> Material to process
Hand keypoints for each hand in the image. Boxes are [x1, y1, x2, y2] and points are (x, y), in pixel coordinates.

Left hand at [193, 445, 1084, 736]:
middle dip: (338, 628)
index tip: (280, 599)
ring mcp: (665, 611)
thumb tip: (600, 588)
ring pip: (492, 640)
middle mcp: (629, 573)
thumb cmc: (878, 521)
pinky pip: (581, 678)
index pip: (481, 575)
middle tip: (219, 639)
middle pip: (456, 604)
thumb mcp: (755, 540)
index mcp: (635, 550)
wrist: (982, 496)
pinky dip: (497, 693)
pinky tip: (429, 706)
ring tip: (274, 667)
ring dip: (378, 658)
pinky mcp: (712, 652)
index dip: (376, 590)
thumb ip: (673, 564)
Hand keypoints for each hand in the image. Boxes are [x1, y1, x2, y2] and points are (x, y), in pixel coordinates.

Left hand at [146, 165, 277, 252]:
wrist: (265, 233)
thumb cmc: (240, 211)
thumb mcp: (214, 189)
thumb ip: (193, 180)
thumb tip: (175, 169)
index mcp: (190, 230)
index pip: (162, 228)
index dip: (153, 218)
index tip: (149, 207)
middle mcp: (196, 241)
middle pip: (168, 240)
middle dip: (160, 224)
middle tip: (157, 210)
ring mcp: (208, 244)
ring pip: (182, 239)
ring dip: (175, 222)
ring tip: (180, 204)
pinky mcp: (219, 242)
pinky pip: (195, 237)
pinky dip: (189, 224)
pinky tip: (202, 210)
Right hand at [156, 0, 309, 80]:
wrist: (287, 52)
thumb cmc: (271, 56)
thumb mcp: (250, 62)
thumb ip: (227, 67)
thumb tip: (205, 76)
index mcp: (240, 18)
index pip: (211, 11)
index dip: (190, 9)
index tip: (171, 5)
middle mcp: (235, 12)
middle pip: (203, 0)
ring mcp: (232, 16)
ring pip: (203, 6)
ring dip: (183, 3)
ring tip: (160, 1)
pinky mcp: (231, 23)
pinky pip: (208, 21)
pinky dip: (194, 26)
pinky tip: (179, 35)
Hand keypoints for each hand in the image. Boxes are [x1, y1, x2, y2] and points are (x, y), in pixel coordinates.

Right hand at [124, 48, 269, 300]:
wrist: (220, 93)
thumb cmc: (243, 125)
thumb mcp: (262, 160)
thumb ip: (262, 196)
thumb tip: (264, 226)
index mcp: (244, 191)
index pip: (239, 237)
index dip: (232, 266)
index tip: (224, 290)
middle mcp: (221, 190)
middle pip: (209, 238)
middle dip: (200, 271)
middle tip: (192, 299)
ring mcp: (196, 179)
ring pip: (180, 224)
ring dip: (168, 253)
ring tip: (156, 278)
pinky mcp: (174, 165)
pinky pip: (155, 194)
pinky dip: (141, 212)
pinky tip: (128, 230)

...

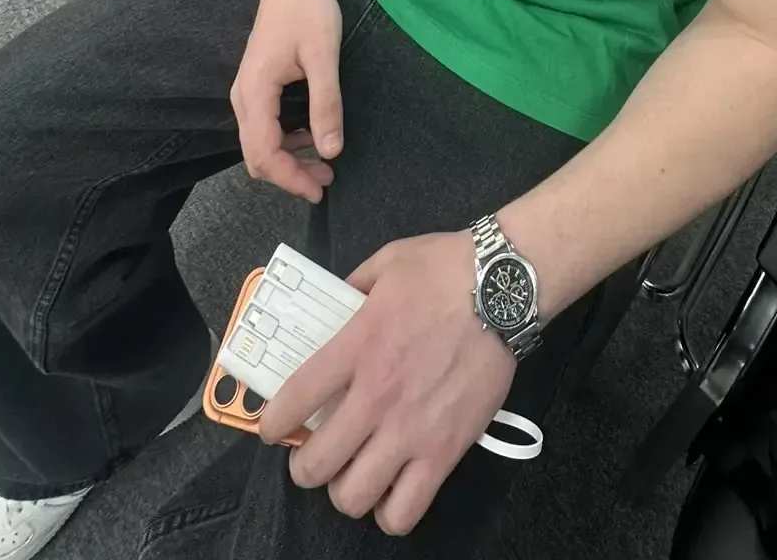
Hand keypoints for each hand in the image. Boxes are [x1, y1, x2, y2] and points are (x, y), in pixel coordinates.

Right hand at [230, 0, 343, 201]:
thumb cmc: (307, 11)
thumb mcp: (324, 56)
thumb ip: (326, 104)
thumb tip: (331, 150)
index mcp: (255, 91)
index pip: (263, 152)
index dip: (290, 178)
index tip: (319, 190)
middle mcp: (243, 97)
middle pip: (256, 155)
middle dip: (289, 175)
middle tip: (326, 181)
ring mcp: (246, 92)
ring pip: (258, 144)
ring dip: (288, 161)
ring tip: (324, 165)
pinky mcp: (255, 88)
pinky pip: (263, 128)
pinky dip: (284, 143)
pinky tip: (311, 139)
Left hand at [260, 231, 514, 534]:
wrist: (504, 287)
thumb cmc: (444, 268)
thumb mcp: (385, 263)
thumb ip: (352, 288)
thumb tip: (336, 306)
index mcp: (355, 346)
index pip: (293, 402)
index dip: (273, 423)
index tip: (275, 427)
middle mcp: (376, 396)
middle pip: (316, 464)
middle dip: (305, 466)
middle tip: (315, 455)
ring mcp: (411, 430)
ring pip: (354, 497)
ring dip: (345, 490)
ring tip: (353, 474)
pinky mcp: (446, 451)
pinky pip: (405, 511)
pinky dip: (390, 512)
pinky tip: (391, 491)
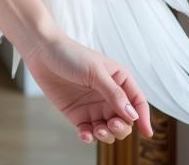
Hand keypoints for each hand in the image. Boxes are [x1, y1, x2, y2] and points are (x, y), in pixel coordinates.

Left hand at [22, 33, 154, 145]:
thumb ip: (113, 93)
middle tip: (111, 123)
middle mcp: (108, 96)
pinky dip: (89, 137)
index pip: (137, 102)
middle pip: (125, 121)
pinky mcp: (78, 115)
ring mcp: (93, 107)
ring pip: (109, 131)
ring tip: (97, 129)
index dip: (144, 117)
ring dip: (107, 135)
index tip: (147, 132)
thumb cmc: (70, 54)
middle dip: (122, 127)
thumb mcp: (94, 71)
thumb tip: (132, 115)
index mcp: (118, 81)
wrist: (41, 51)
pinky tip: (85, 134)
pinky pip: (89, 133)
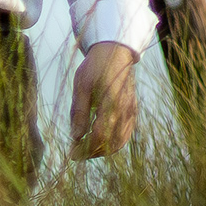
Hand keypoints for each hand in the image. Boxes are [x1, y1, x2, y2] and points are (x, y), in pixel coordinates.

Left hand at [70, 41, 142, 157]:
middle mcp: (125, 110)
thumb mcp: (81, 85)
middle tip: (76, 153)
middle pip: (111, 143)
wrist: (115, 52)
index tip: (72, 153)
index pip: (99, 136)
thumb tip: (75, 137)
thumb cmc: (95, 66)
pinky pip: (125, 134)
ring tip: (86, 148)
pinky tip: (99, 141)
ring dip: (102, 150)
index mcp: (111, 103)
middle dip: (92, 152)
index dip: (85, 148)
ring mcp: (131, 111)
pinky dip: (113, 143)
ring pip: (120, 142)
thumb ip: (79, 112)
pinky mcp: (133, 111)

> Task objective
For the records above, state how many lines contain the word "Left". Give only the number.

> Written response
5